For the period, Group net interest margin increased 8 basis points, costs were down 6 percent, and impairment charge dropped 43 percent from last year. The company said it still expects total costs to reduce to around 9.6 billion pounds in 2013 and to around 9.15 billion pounds in 2014.
Group Chief Executive António Horta-Osório said, "In the two years since we set out our strategic plan to become the best bank for customers, we have transformed the Group with increasing momentum, reshaping the business to focus on our core UK franchise, significantly reducing costs and risk, and simplifying and improving our service, products, and processes."
For the first half, the British banking major posted a profit before tax of 2.13 billion pounds, compared to a loss of 456 million pounds in the previous year.
Earnings per share were 2.2 pence, in comparison with a loss of 1.0 pence per share a year ago. The firm said it has restated its prior-year results to reflect implementation of IAS 19R and IFRS 10.
Underlying profit before tax for the period was 2.91 billion pounds, while it was 1.04 billion pounds a year earlier.
In the first half of 2013, Retail made significant progress and underlying profit increased 11 percent to 1.64 billion pounds, driven by a reduction in the impairment charge.
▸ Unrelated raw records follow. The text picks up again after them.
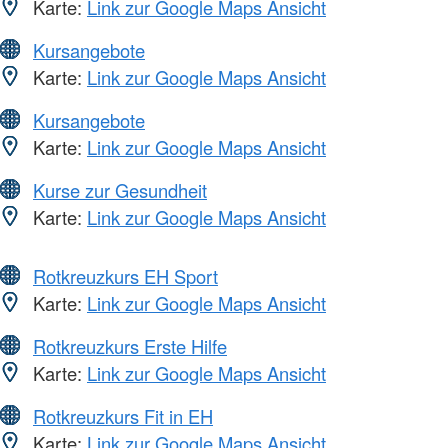
Karte:
Link zur Google Maps Ansicht
Kursangebote
Karte:
Link zur Google Maps Ansicht
Kursangebote
Karte:
Link zur Google Maps Ansicht
Kurse zur Gesundheit
Karte:
Link zur Google Maps Ansicht
Rotkreuzkurs EH Sport
Karte:
Link zur Google Maps Ansicht
Rotkreuzkurs Erste Hilfe
Karte:
Link zur Google Maps Ansicht
Rotkreuzkurs Fit in EH
Karte:
Link zur Google Maps Ansicht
Commercial Banking underlying profit improved 3 percent to 954 million pounds.
Group total income climbed to 22.07 billion pounds from 16.26 billion pounds last year. Net trading income was 11.02 billion pounds, sharply up from 4.55 billion pounds reported in 2012.
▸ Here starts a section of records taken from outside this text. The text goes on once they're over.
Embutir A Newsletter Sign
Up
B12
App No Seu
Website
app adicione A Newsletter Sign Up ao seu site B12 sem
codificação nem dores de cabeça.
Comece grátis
Meanwhile, net interest income declined to 3.27 billion pounds from 4.26 billion pounds in the preceding year. Core net interest income was 5.03 billion pounds, higher than 4.92 billion pounds last year.
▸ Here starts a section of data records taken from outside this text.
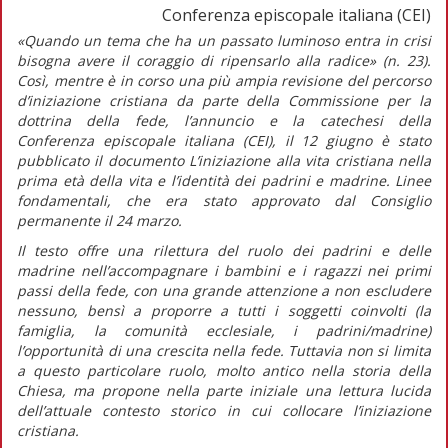
Conferenza episcopale italiana (CEI)
«Quando un tema che ha un passato luminoso entra in crisi
bisogna avere il coraggio di ripensarlo alla radice»
(n. 23).
Così, mentre è in corso una più ampia revisione del percorso
d’iniziazione cristiana da parte della Commissione per la
dottrina della fede, l’annuncio e la catechesi della
Conferenza episcopale italiana (CEI), il 12 giugno è stato
pubblicato il documento
L’iniziazione alla vita cristiana nella
prima età della vita e l’identità dei padrini e madrine. Linee
fondamentali,
che era stato approvato dal Consiglio
permanente il 24 marzo.
Il testo offre una rilettura del ruolo dei padrini e delle
madrine nell’accompagnare i bambini e i ragazzi nei primi
passi della fede, con una grande attenzione a non escludere
nessuno, bensì a proporre a tutti i soggetti coinvolti (la
famiglia, la comunità ecclesiale, i padrini/madrine)
l’opportunità di una crescita nella fede. Tuttavia non si limita
a questo particolare ruolo, molto antico nella storia della
Chiesa, ma propone nella parte iniziale una lettura lucida
dell’attuale contesto storico in cui collocare l’iniziazione
cristiana.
The Group noted that its banking net interest margin increased to 2.01 percent, from 1.93 percent, which was ahead of guidance.
Total costs fell to 4.75 billion pounds from 5.05 billion pounds a year ago. Impairment charges for the period declined to 1.68 billion pounds from 2.73 billion pounds in the preceding year.
"These cost reductions have been achieved while delivering a substantial improvement in customer satisfaction and reduction in complaints, driven by faster, more automated and simpler processes, focused on the customer," Horta-Osório said.
Core tier 1 capital ratio as at June 30, 2013, was 13.7 percent, up from 12.0 percent as at December 31, 2012.
Looking ahead, the company now expects full year 2013 net interest margin of close to 2.10 percent, compared to its previous guidance of an improvement to around 1.98 percent.
LLOY.L is currently trading at 73.73 pence, up 7.68 percent, on a volume of 211.67 million shares on the LSE.